The Night Visitors(21)
Chapter Nine
Alice
IT’S USELESS TRYING to get Oren to admit that he came out by another path. “Maybe you didn’t realize it was a different way,” I suggest as we wait on the lower drive for Mattie.
“Duh-uh. Didn’t you hear what I just said? I walked backward in my own tracks.”
Duh. That’s what Davis would say when he was pointing out how stupid I was. How I just didn’t get it. “Well, I know what I saw,” I say. I’m keeping my eye on the drive for Mattie’s car, standing in front of Oren as if that will protect him if the cop comes back. “There were footprints leading out of the maze on a different path.”
“Well, Jesus, Alice, I guess there couldn’t have been anyone else in the maze.”
The voice is so much like Davis’s that I spin around to stare behind me, sure that Davis has somehow shown up to taunt me. Yeah, Jesus, Alice, how could you be so stupid to believe that I’d die of that pathetic little stab wound? Like I’m ever going to let you take my boy away from me. But there’s just Oren standing there, his face purple with rage. Somehow it’s scarier to know that hateful voice came out of this little boy.

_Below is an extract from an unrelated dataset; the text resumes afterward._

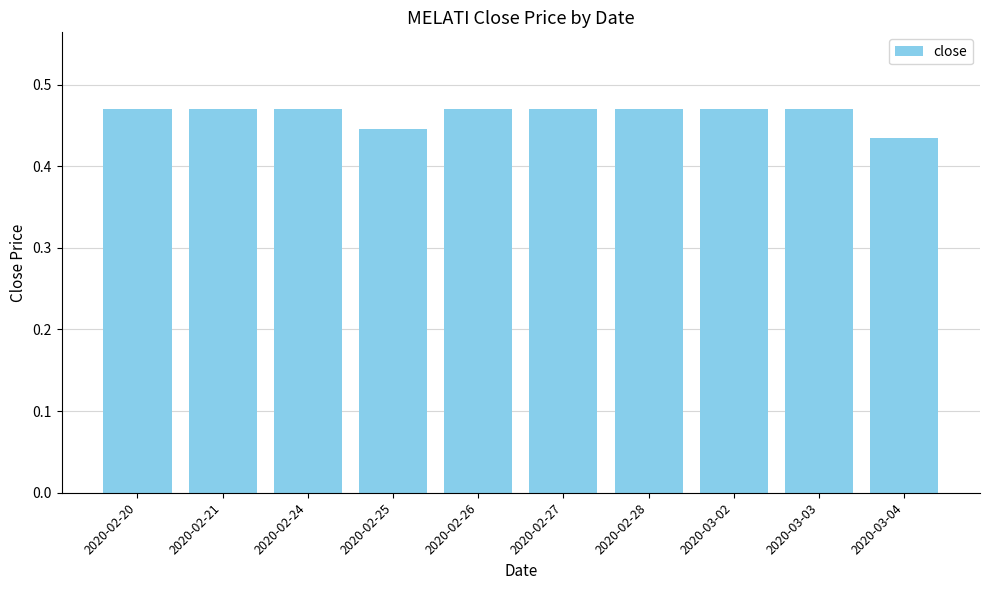

Which has a higher value, 2020-03-03 or 2020-03-04?

2020-03-03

“Please don’t speak to me in that tone,” I say, trying to keep my voice calm.
“You called me a liar!”
“I didn’t call you a liar.” Davis always accused me of calling him a liar when I confronted him with a discrepancy, like why were there only two beers left in the six-pack if he drank only two or why did work call to ask where he was if he was at work. “I just thought you might have gotten mixed up.”
“You’re the one who’s mixed up, stupid-face! Just because you followed someone else’s footprints—”
“They were the same boots!” I cry, pointing at his boots. “And the same duckfooted prints.”
His face turns the color of a bruise. I’d forgotten how much he hated when Davis made fun of him for splaying out his feet. “I am not a duckfoot! I am not!” Then he hits me.
It’s the teeniest, lamest punch on the arm but it knocks the wind right out of me. “Oh great,” I say, cradling my arm. “So now you’re hitting me. Just like your father.”
He gives me a hateful look that hurts much worse than the punch and then takes off straight up the road, dragging the sled behind him, his oversized boots slapping the pavement like big angry duck feet. I’ve said the very worst thing I could have said to him, but I’m not sorry. He’s being a little shit, and if no one stops him he will grow up to be just like Davis. A spoiled little boy in a man’s body always blaming someone else for his problems. Let him see how far he gets on his own or how he’ll like it if that cop gets him first.
I’d forgotten about the cop.
“Oren!” I call. “Come back. I didn’t mean it.”
But Oren speeds up, stamping in the puddles from the melting snow, the sled bouncing behind him. I run after him, but he’s gotten a head start and I’m soon out of breath. That’s what I get for taking up smoking again. “Or-ren!” It comes out in a wheeze, hoarse and ugly.
I know that Oren’s taking his anger at his father out on me because I’m safe. I won’t hit him back. But I’m tired of being the safe one. Look where it’s gotten us: homeless, on the run, waiting on the charity of nuns and social workers. It’s time I took charge. Time I taught the boy a lesson. I’m only inches from Oren, reaching out for his arm, when I hear the words in my head. Davis’s words in Davis’s voice. I’m the one who has become just like Davis.
My hand is already on Oren’s arm, fingers curling around his skinny biceps. I only want to stop him to tell him I’m sorry, but he jerks forward at my touch and I tighten my grip to keep him from falling—
I hear the pop as his shoulder dislocates and then the scream of pain, and Oren falls howling to the ground. I fall beside him, trying to cradle him in my arms, repeating “I’m sorry, I’m sorry” and then “Let me see, let me fix it.” But he scoots away from me. I hear a car pull up and footsteps approaching. This is it. The police have gotten us. For a moment I’m almost grateful. This will all be taken out of my hands. Oren will be taken out of my hands. And maybe that is for the best. Because clearly I don’t know what the fuck I am doing.
But when I look up I see it’s not the cop; it’s Mattie. “What happened?” she cries, kneeling beside Oren. The little shit huddles against her like he needs her protection from me.
“Nothing. We had a fight and he was running away. I was afraid he was going to run into that cop. I was just trying to stop him.”
Mattie isn’t paying attention to my litany of excuses—how fast they trip off my tongue! I have learned a thing or two from Davis. She’s inspecting Oren’s arm, peeling off his jacket, wrapping her large capable hands around his shoulder and biceps. “Do you know what this reminds me of?” she asks in such a calm voice that Oren is startled out of his hysterics.
“Wh-what?” he blubbers.
“The time that Luke lost his hand in the lightsaber fight with Darth Vader.”
What a weird thing to say—and is she actually comparing me to Darth Vader?—but it delights Oren. “Am I going to lose my hand?” he asks, eyes popping.